Since they came to power, they have emptied the employment insurance fund. In fact, they picked up where the Liberals left off and finished looting the EI fund. They are making it official with Bill C-9. They created some $60 billion in tax room, so it is no coincidence that Canada's richest companies received exactly $60 billion in tax cuts.
Why do I say the richest, wealthiest, most profitable companies? It is simple. Let us take the example of manufacturers in Quebec and Ontario and forest companies in B.C. Our strong loonie is a direct result of the Conservatives' work, because they imported huge numbers of U.S. dollars by exporting huge quantities of Canadian oil without internalizing environmental costs. Because the number of U.S. dollars is artificially high, the loonie is too high, which makes things more difficult for the manufacturing and forestry sectors. When a company does not turn a profit, it does not pay any tax, which means that the $60 billion in tax cuts did not benefit the companies in the manufacturing and forestry sectors, which needed them most.
Who did these tax cuts benefit? Companies like Encana, which was already making a fortune developing this country's natural resources, the oil sands, without internalizing environmental costs, and received a $500 million windfall. The government is leaving not only an environmental mess, but an economic mess for future generations.
The worst part of the whole thing is that the companies that tanked are paying the price, because if a company loses money, it does not benefit from tax cuts, but it still has to pay employment insurance premiums for all its employees. The companies most in need therefore wind up subsidizing the richest companies in Canada. That destabilizes our economy.
Before the current crisis hit, in the fall of 2008, Quebec, Ontario and the other manufacturing sectors had already lost 400,000 well-paying jobs. The government will say that that is wrong and that we can see from the figures and the statistics that other jobs are being created. Okay, but they are not factory jobs that pay $35 an hour and come with a pension. Sustainable development also means thinking about outcomes for future generations. It is not just an environmental concept, but an economic one as well.
Future generations are the ones that will pay because those people may now be working in a store for $12 an hour. I do not wish to take anything away from someone who works for $12 an hour in a store, but make no mistake, these people cannot truly provide for their families and they definitely do not have a pension plan. We are just continuing to dump our problems onto future generations.
According to OECD, Canada has the highest debt-to-financial assets ratio for households and families. That is the reality.
So when we hear the Conservatives say that this is normal and that their banks are absolutely brilliant on the global stage, we look at the facts.
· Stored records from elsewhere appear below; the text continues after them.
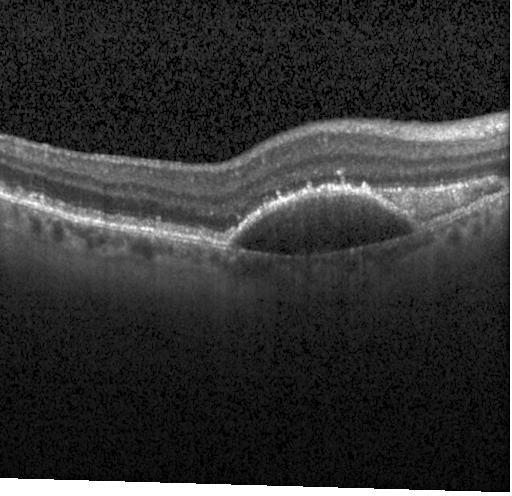 OCT B-scan. Centered on the fovea. Spectral-domain OCT. Heidelberg Spectralis OCT system.
This B-scan demonstrates a choroidal neovascular membrane.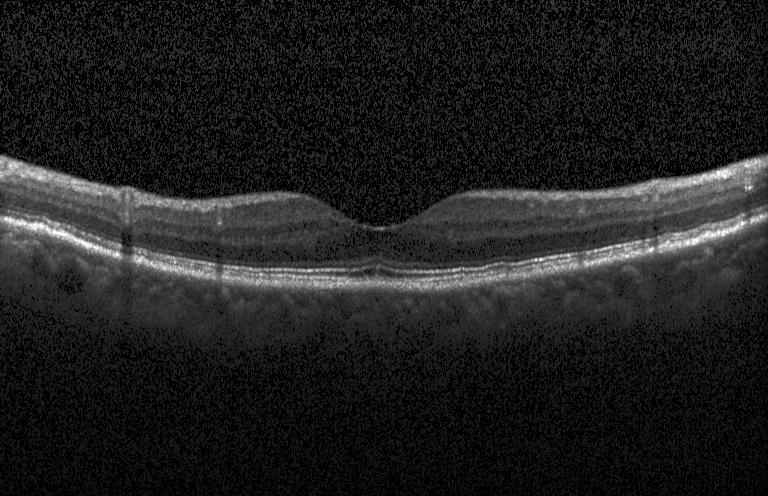
Retinal OCT B-scan · SD-OCT — Diagnosis: no choroidal neovascularization, no diabetic macular edema, and no drusen.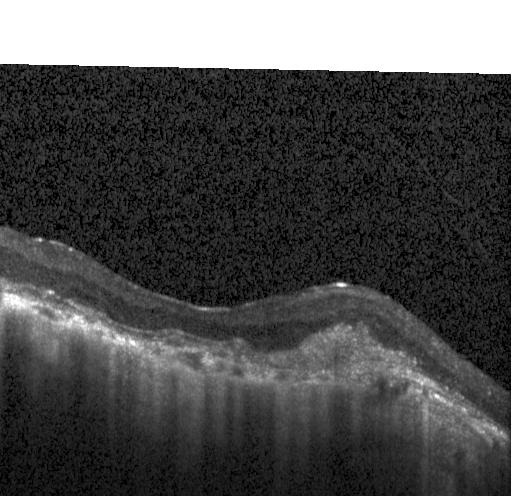 Finding: a choroidal neovascular membrane.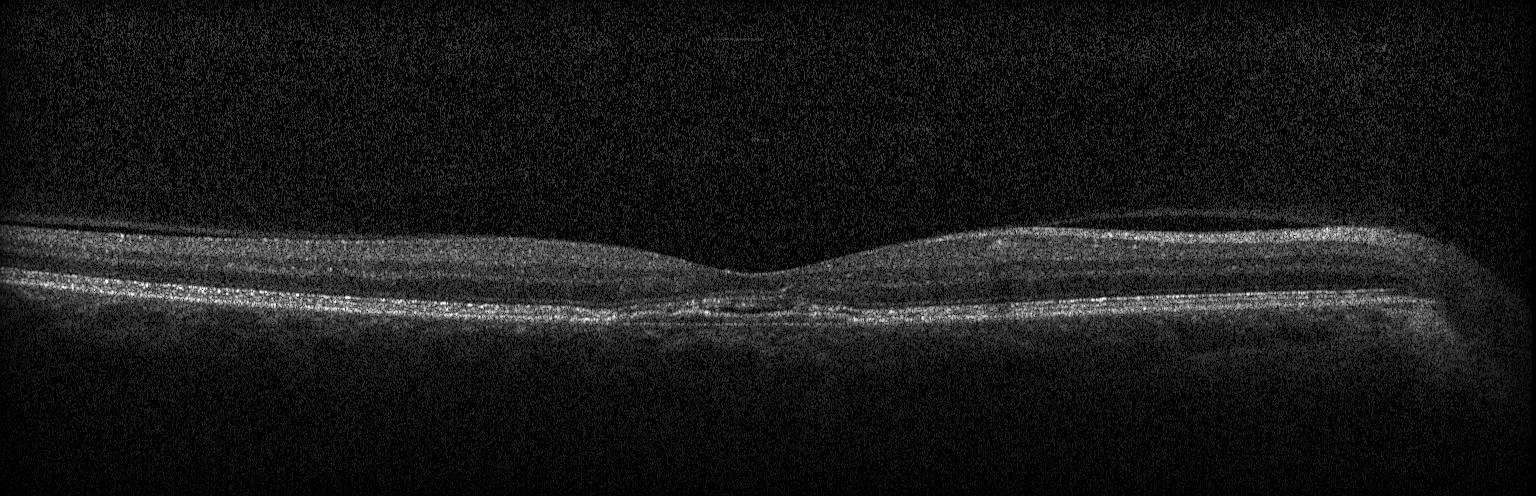
Optical coherence tomography scan, centered on the fovea.
CNV.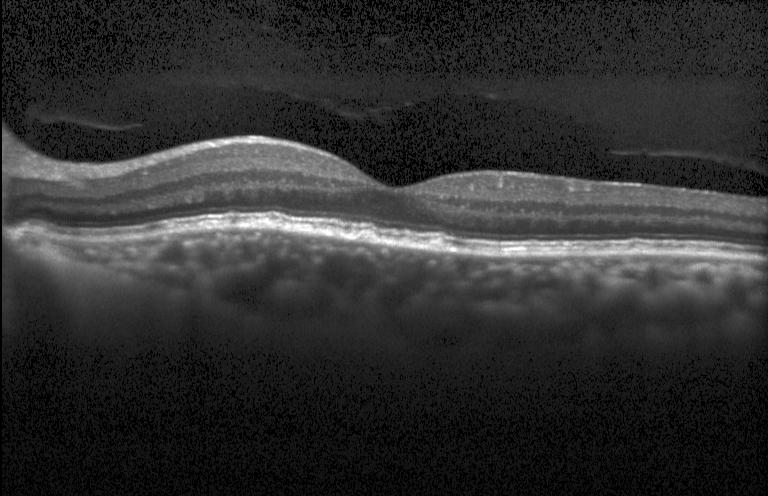

Optical coherence tomography B-scan. Spectral-domain OCT. Heidelberg Spectralis OCT system.
Diagnosis: drusen.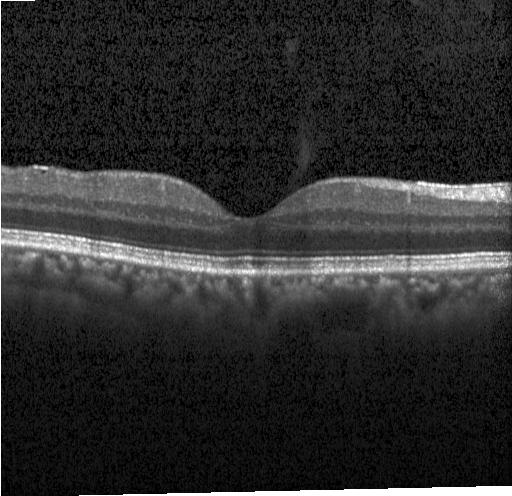 Macular scan · spectral-domain optical coherence tomography · optical coherence tomography B-scan
Macular OCT: no choroidal neovascularization, no diabetic macular edema, and no drusen.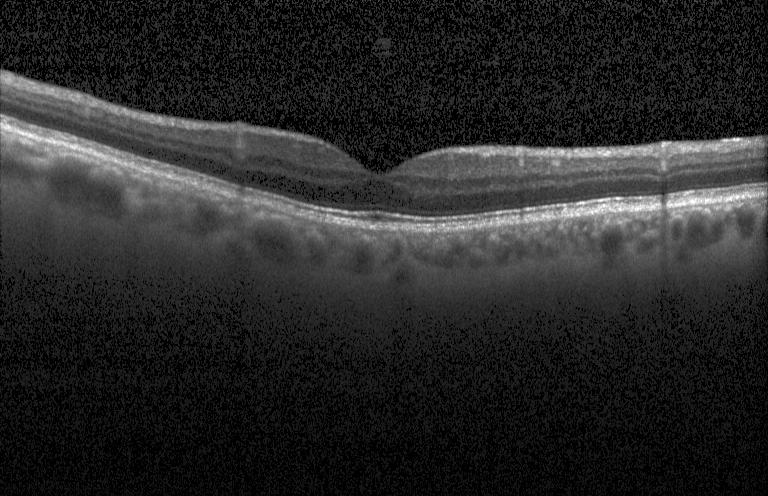

Optical coherence tomography B-scan · Heidelberg Spectralis OCT system · spectral-domain optical coherence tomography · through the macula
Dx: no choroidal neovascularization, no diabetic macular edema, and no drusen.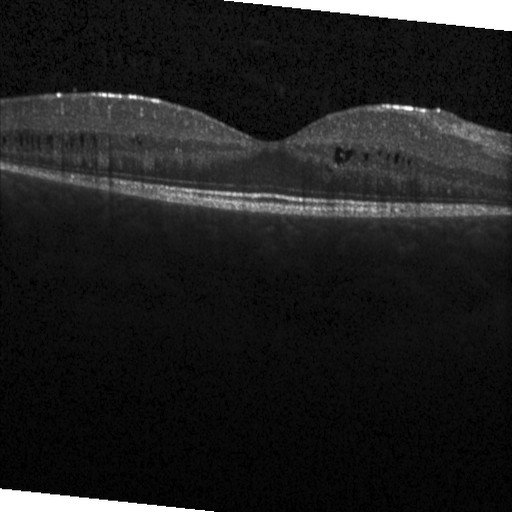 OCT line scan.
Diagnosis: DME.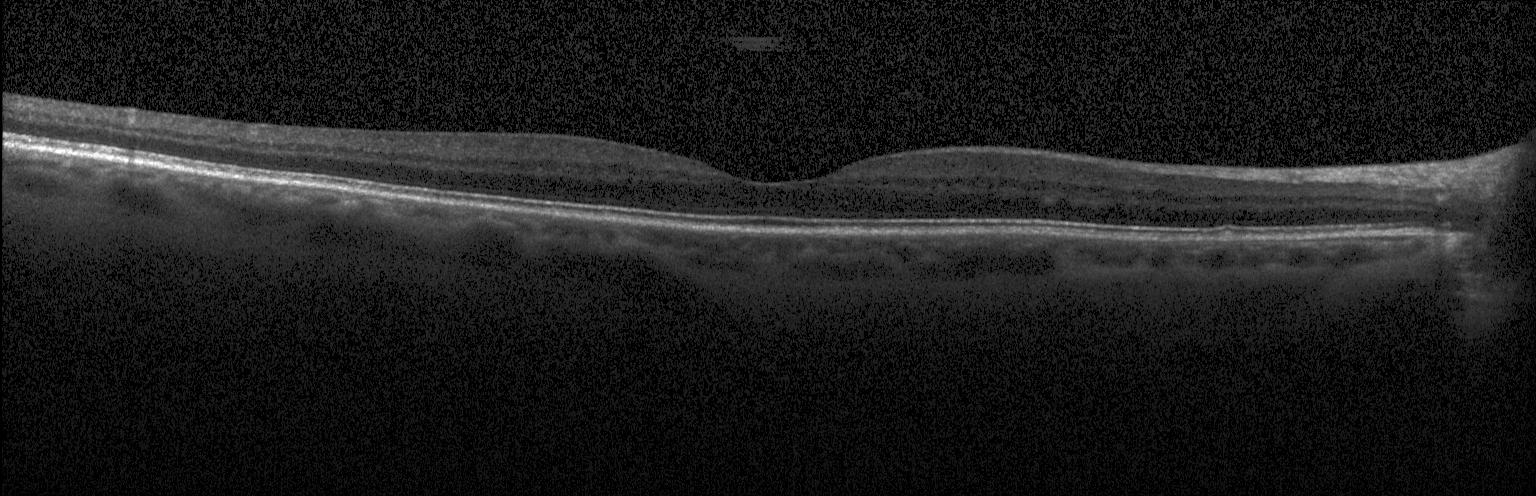

Impression: no evidence of CNV, DME, or drusen.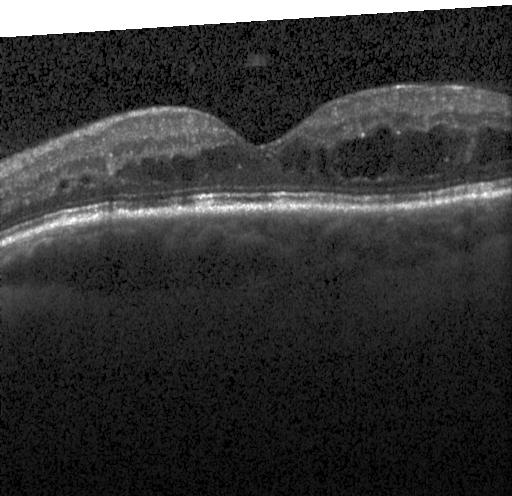

Spectral-domain optical coherence tomography, optical coherence tomography scan, Heidelberg Spectralis.
Diabetic macular edema (DME).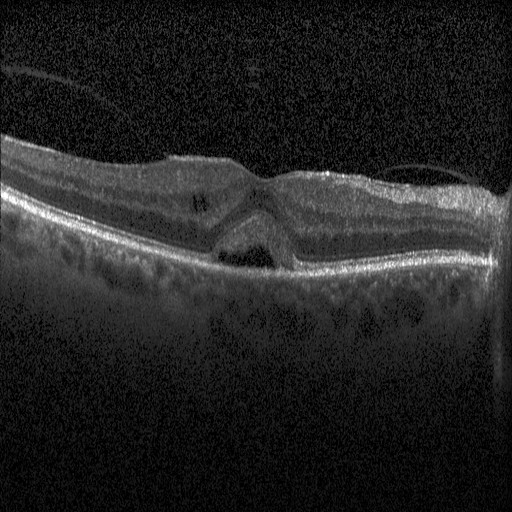
Impression: diabetic macular edema (DME).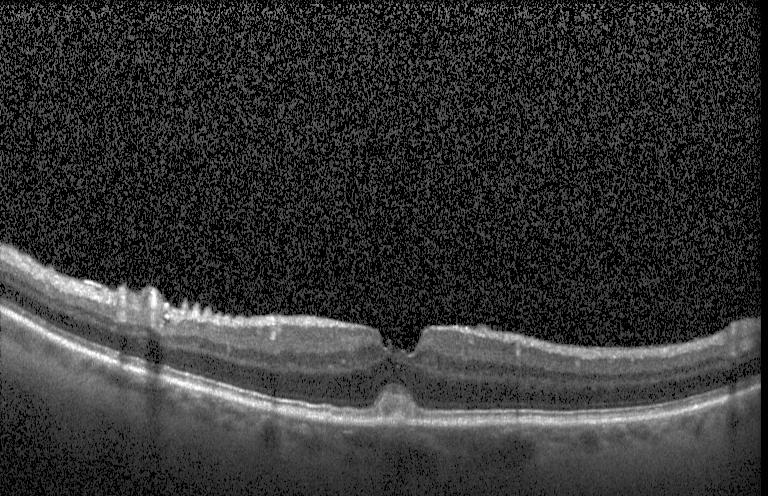
Fovea-centered, optical coherence tomography scan. OCT finding: sub-RPE drusenoid deposits.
For the first six months of this year, the Canadian banks have set aside $5 billion for bonuses for their executives.
These same banks have made more than $19 billion in profit since the beginning of the recession, not because they are financial geniuses, but because there is a quasi-monopoly, because no one controls the simple things such as ATM fees and because no one does anything to control interest rates.
The differential that exists between the basic rate and what they are charging for mortgages, on credit cards and on lines of credit is the largest in history. It is not because our banks are financial geniuses, it is because they are abusing the system. But no one in this government is doing anything, no one is lifting a finger, to act in the public's interest. It is an outright failure, and it is entrenched in Bill C-9. However, we know the Conservative government's cynicism.
They tell themselves that it does not matter because the Liberal leader has already demonstrated his incompetence, his mismanagement and his inability to act, so they can put anything and everything into this omnibus bill. And they will say that we have no choice but to support them. The public will not soon forget. We are going to oppose Bill C-9.